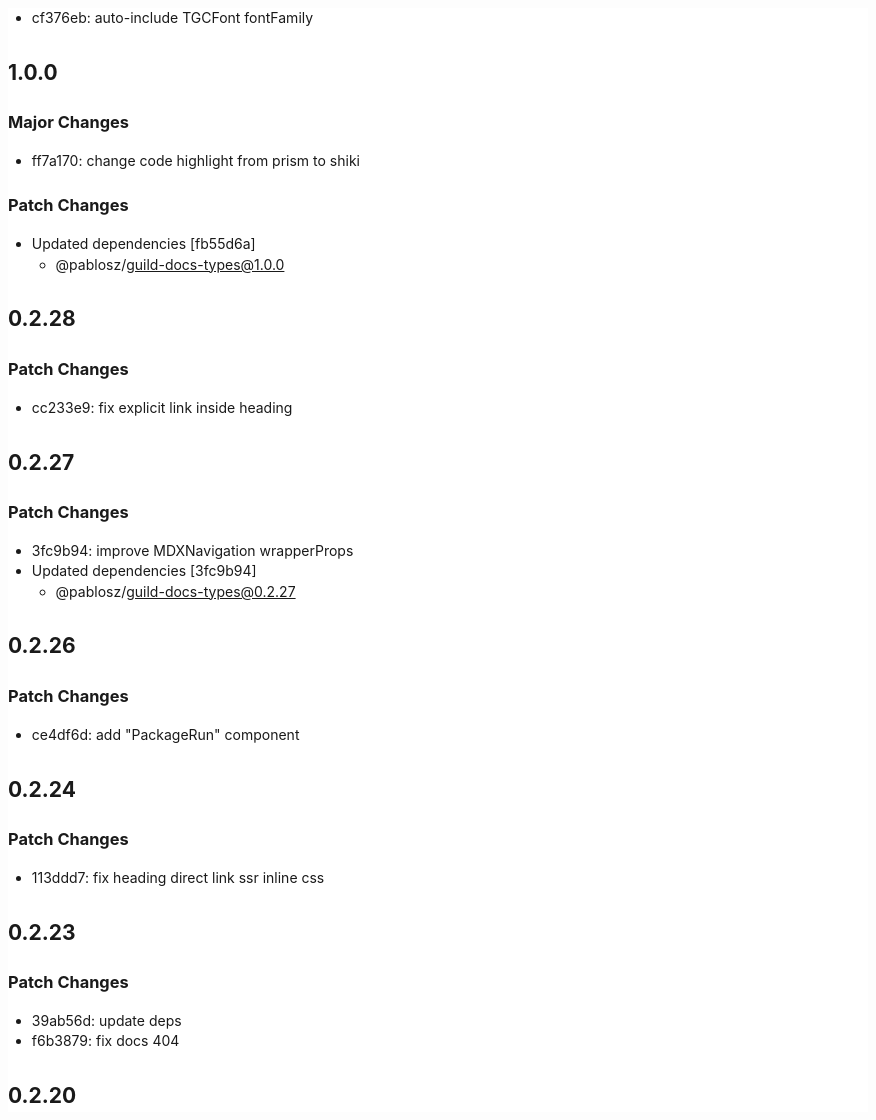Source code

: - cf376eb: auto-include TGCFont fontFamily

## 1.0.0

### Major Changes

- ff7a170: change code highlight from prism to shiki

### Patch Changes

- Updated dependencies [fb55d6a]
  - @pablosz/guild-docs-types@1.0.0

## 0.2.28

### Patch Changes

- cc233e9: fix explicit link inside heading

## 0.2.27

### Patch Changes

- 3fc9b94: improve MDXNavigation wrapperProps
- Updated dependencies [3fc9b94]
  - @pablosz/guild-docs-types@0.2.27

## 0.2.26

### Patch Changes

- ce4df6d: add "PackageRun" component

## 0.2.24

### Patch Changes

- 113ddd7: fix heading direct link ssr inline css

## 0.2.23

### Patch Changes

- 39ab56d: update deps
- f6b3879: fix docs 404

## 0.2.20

**********

* YOUR GOAL: Print every one of the rows above character for character, leaving out the pictures.

* ANSWER BOX:
Source code

: - cf376eb: auto-include TGCFont fontFamily

## 1.0.0

### Major Changes

- ff7a170: change code highlight from prism to shiki

### Patch Changes

- Updated dependencies [fb55d6a]
  - @pablosz/guild-docs-types@1.0.0

## 0.2.28

### Patch Changes

- cc233e9: fix explicit link inside heading

## 0.2.27

### Patch Changes

- 3fc9b94: improve MDXNavigation wrapperProps
- Updated dependencies [3fc9b94]
  - @pablosz/guild-docs-types@0.2.27

## 0.2.26

### Patch Changes

- ce4df6d: add "PackageRun" component

## 0.2.24

### Patch Changes

- 113ddd7: fix heading direct link ssr inline css

## 0.2.23

### Patch Changes

- 39ab56d: update deps
- f6b3879: fix docs 404

## 0.2.20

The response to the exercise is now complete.